George Osborne faces growing pressure from Conservative MPs and business leaders to produce a show-stopping growth Budget next month, amid fears that the limp economy is undermining the government’s austerity drive.
Moody’s placed the UK on a negative outlook on Monday, meaning the credit rating agency believes there is a one in three chance of a downgrade within 18 months.
While markets largely brushed off the warning, several Tory MPs told the Financial Times that they wanted to see either tax cuts or supply-side reforms to galvanise business in next month’s Budget.
Mark Field, MP for the Cities of London and Westminster, said the Treasury should accelerate its plans for credit easing while John Redwood, former cabinet minister, called for tax cuts for entrepreneurs.
John Longworth, director-general of the British Chambers of Commerce, added to the chorus, saying the coalition should “pull out all the stops” to drive growth through tax changes, cutting regulations and improving access to capital.
“Reforms to employment law and planning must be significantly speeded up and promised infrastructure projects must start on-site,” he said.
The pressure from Tory backbenchers and business highlighted the dilemma facing Mr Osborne as he prepares a March 21 Budget that will aim to revive growth without increased borrowing.
Peter Bone, a Tory MP, said it was time to find billions for urgent tax breaks for business, either through cutting the aid budget and European Union contributions or borrowing more.
“I’m suggesting funded tax cuts but there is also an argument for cutting taxes now to encourage growth with a risk of increasing the deficit in the short term because in the long term we would increase growth in the economy with a multiplier effect,” he said.

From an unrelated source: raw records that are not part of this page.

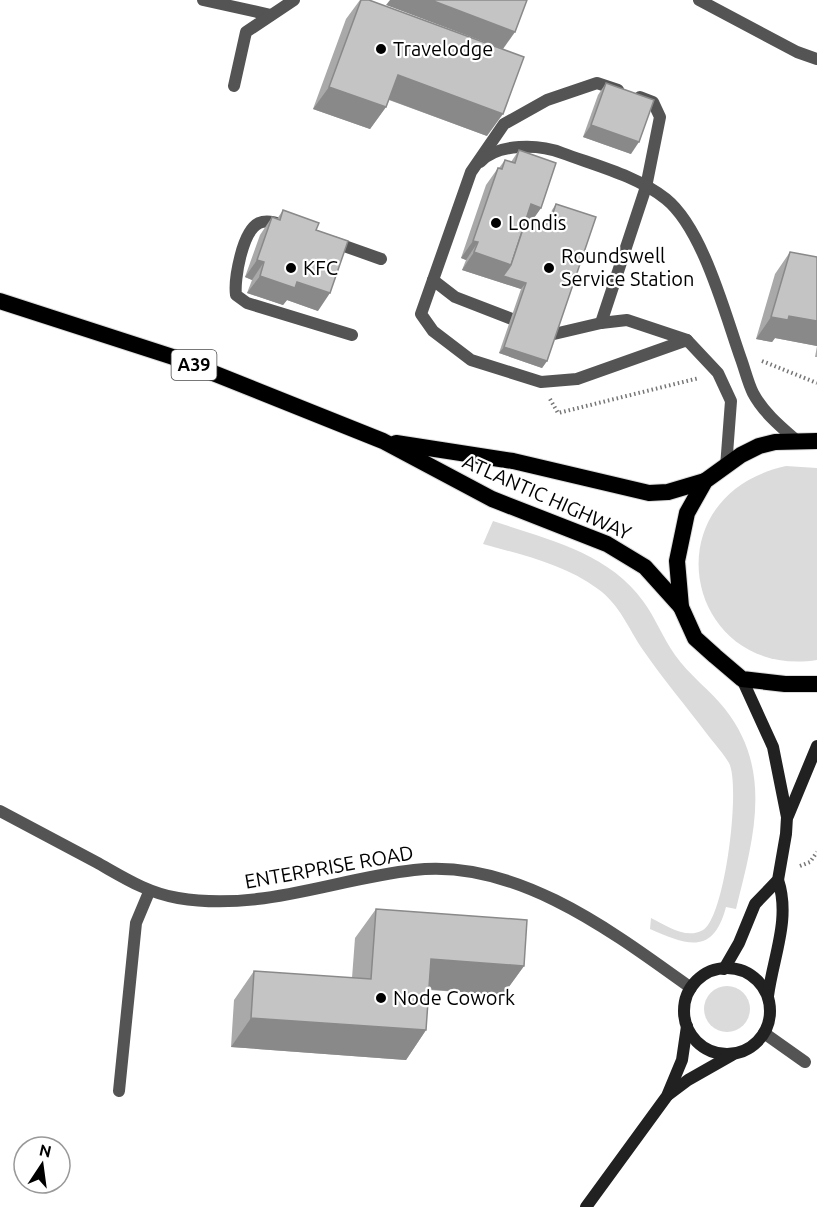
<svg xmlns="http://www.w3.org/2000/svg" width="817" height="1207" font-family="Ubuntu,sans-serif">
  <style>
    .green { fill: #dbdbdb }
    .lines { fill: none; stroke-linecap: round; stroke-linejoin: round }
    .trunk-casing { stroke: #dbdbdb; stroke-width: 18 }
    .path { stroke: #767676; stroke-width: 4; stroke-dasharray: 1.5 3; stroke-linecap: butt }
    .service { stroke: #545454; stroke-width: 12 }
    .minor { stroke: #545454; stroke-width: 12 }
    .secondary { stroke: #212121; stroke-width: 12 }
    .trunk { stroke: #000; stroke-width: 16 }
    .wall { fill: #a9a9a9 }
    .shaded-wall { fill: #898989 }
    .building { fill: #c4c4c4; stroke: #898989; stroke-width: 1.5 }
    .poi-dot { fill: #000; stroke: #fff; stroke-width: 2 }
    .labels { text-anchor: middle; stroke-width: 4.5; stroke-linejoin: round; paint-order: stroke }
    .shield { fill: #fff; stroke: #4c4c4c; stroke-width: 1.5 }
    .shield-label { font-size: 18px; font-weight: bold; fill: #000 }
    .poi-label { font-size: 20px; fill: #000; stroke: #fff; text-anchor: start }
    .street-label { font-size: 20px; fill: #000; stroke: #fff }
  </style>
  <rect width="100%" height="100%" fill="#fff"/>
  <g class="green">
    <path d="M786,466L817,468V660C686,680 647,497 786,466Z"/>
    <path d="M493,521C546,539 608,552 643,601C655,617 663,638 675,655C689,675 710,690 725,709C774,771 753,840 736,909L726,907C713,956 687,945 650,929L651,918C666,925 686,940 703,930C725,918 741,786 729,763C723,753 714,743 707,734C686,706 663,679 643,650C628,628 620,605 598,589C564,564 522,555 483,544Z"/>
    <circle cx="727" cy="1009" r="23"/>
  </g>
  <g class="lines">
    <defs>
      <g id="trunk">
        <path d="M0,301L173,357L383,441L492,499L607,544L645,567L681,607"/>
        <path d="M817,441L775,442L759,446L741,455L705,481L687,513L677,561L681,607L695,638L715,656L742,679L785,684H817"/>
        <path d="M396,443L513,461L649,493L668,492L705,481"/>
      </g>
    </defs>
    <use href="#trunk" class="trunk-casing"/>
    <g class="path">
      <path d="M762,361L817,383"/>
      <path d="M550,399L558,413L699,378"/>
      <path d="M800,866L810,862L817,852"/>
    </g>
    <g class="service">
      <path d="M203,0L271,15"/>
      <path d="M699,0L797,52L817,59"/>
      <path d="M234,86L246,32L294,0"/>
      <path d="M618,90L597,83L547,100L504,124L471,172L421,314L433,331L471,360L541,382L577,379L687,340L718,373L731,401L726,467"/>
      <path d="M640,97L653,102L660,117L646,187L601,323L627,320L687,340"/>
      <path d="M480,162C498,143 539,144 562,153C597,166 637,176 666,199C703,229 725,314 741,359C745,370 748,383 753,393C763,412 781,427 796,440"/>
      <path d="M283,225C275,222 266,220 259,223C242,231 234,280 236,295L247,303L352,335"/>
      <path d="M333,242L381,259"/>
      <path d="M433,280L455,297L525,324"/>
      <path d="M541,330L554,334L601,323"/>
      <path d="M764,1033L805,1062"/>
      <path d="M119,1091L136,923L149,892"/>
    </g>
    <path class="minor" d="M0,811C32,828 64,845 96,862C123,877 147,893 178,898C260,912 334,879 414,870C516,858 613,932 691,988"/>
    <g class="secondary">
      <path d="M788,816L817,746"/>
      <circle cx="727" cy="1011" r="43"/>
      <path d="M724,969L739,943L755,904L778,880L786,834L787,817L773,747L742,679"/>
      <path d="M768,996C773,957 791,919 778,880"/>
      <path d="M668,1095L688,1080L732,1055"/>
      <path d="M586,1207L667,1096L682,1060L687,1026"/>
    </g>
    <use href="#trunk" class="trunk"/>
  </g>
  <g class="wall">
    <path d="M360,0H369L487,136L389,100L386,107L370,129L313,109L346,19Z"/>
    <path d="M606,83L631,154L583,137L598,95Z"/>
    <path d="M519,150L541,208L533,219L547,224L552,210L556,204L547,361L542,368L499,353L521,289L462,270L466,260L461,258L486,185L498,168H499L505,160L511,162Z"/>
    <path d="M283,210L316,230L318,311L287,300L283,305L247,293L252,280L245,277L260,235L272,217L277,219Z"/>
    <path d="M790,252L817,257V357H815L817,346L775,338L772,342L756,339L775,274Z"/>
    <path d="M376,909L524,966L503,995L429,990L426,1030L406,1060L231,1047L234,1000L254,971L352,978L355,938Z"/>
  </g>
  <g class="shaded-wall">
    <path d="M390,0H431L515,32L503,49L386,5Z"/>
    <path d="M398,75L503,114L487,136L382,97Z"/>
    <path d="M329,87L386,107L370,129L313,109Z"/>
    <path d="M591,125L639,142L631,154L583,137Z"/>
    <path d="M531,204L541,208L529,225L521,222Z"/>
    <path d="M473,241L478,242L466,260L461,258Z"/>
    <path d="M474,252L511,265L526,283L521,289L462,270Z"/>
    <path d="M257,260L264,262L252,280L245,277Z"/>
    <path d="M260,276L297,282L330,293L318,311L287,300L283,305L247,293Z"/>
    <path d="M789,316L817,321V346L775,338L772,342L756,339L771,317Z"/>
    <path d="M504,347L547,361L542,368L499,353Z"/>
    <path d="M431,959L524,966L503,995L411,988Z"/>
    <path d="M251,1018L426,1030L406,1060L231,1047Z"/>
  </g>
  <g class="building">
    <path d="M361,0H369L524,57L503,114L398,75L386,107L329,87Z"/>
    <path d="M431,0H527L515,32Z"/>
    <path d="M606,83L654,100L639,142L591,125Z"/>
    <path d="M519,150L556,163L541,208L531,204L511,265L474,252L478,242L473,241L498,168L502,169L505,160L515,163Z"/>
    <path d="M556,204L596,217L547,361L504,347L526,283L503,276L511,265L527,217L549,225Z"/>
    <path d="M283,210L319,223L316,230L348,241L330,293L297,282L295,288L260,276L264,262L257,260L272,217L280,220Z"/>
    <path d="M790,252L817,257V321L789,316L788,320L771,317Z"/>
    <path d="M376,909L527,920L524,966L431,959L426,1030L251,1018L254,971L371,979Z"/>
  </g>
  <g class="poi-dot">
    <circle cx="381" cy="49" r="6"/>
    <circle cx="496" cy="223" r="6"/>
    <circle cx="291" cy="268" r="6"/>
    <circle cx="549" cy="268" r="6"/>
    <circle cx="381" cy="998" r="6"/>
  </g>
  <g class="labels">
    <rect class="shield" x="171.5" y="350" width="45" height="30" rx="4.5"/>
    <g class="shield-label">
      <text x="194" y="371">A39</text>
    </g>
    <g class="poi-label">
      <text x="393" y="56">Travelodge</text>
      <text x="508" y="230">Londis</text>
      <text x="561" y="263">Roundswell<tspan x="561" dy="23">Service Station</tspan></text>
      <text x="303" y="275">KFC</text>
      <text x="393" y="1005">Node Cowork</text>
    </g>
    <g class="street-label">
      <text transform="translate(547 497) rotate(24)" y="7">ATLANTIC HIGHWAY</text>
      <text transform="translate(329 867) rotate(-10)" y="7">ENTERPRISE ROAD</text>
    </g>
  </g>
  <g transform="translate(42 1165) rotate(13)"><circle r="28" fill="#ffffff" stroke="#999999" stroke-width="1.5"/>
  <path d="M0-4.5L10 22L0 15L-10 22Z" fill="#000000"/>
  <text y="-9" font-size="16" font-weight="bold" text-anchor="middle" fill="#000000">N</text>
  </g>
</svg>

That is the argument repeatedly made by Ed Balls, shadow chancellor, who said again that Britain was repeating the mistakes of the 1930s. “I’m afraid our chancellor is still in complete denial about the state of the economy,” he said.
Mr Osborne said the rating agency warning was a “reality check” that Britain could not afford to “waver in the path of dealing with our debts”. The chancellor criticised those who would make the “false choice” between cutting the deficit and creating growth.
“The idea that I’ve abandoned growth is nonsense,” he said. “But the truth is this: that if you don’t have confidence in a country’s ability to pay its debts … you get negative growth.”
Mr Osborne’s dilemma is that to find the money for a big tax giveaway to business he would almost certainly have to borrow even more. Borrowing is already set to overshoot forecasts by £148bn over the course of the parliament.
“The Moody’s intervention is a salutary warning. This government planned to borrow £550bn over the five years if all went well,” said Mr Redwood. “I’ve always thought that was the limit of the kind of risk we could take … and now we have all this extra borrowing already.”
Mr Field said the lack of growth was inextricably tied to the deficit issue: “More than half of debt reduction was supposed to come from heroic growth assumptions which we are now undershooting,” he said.
Yet other funding options popular with Tory backbenchers, such as cutting the aid budget, are considered politically unpalatable.
Andrea Leadsom, a backbench MP, said companies could instead be helped by cuts to red tape which would not require extra money.
For the chancellor, however, who carried out a “growth review” a year ago to little obvious effect, there is no magic wand. “Britain doesn’t have some easy route out of the economic problems that have accumulated,” he admitted.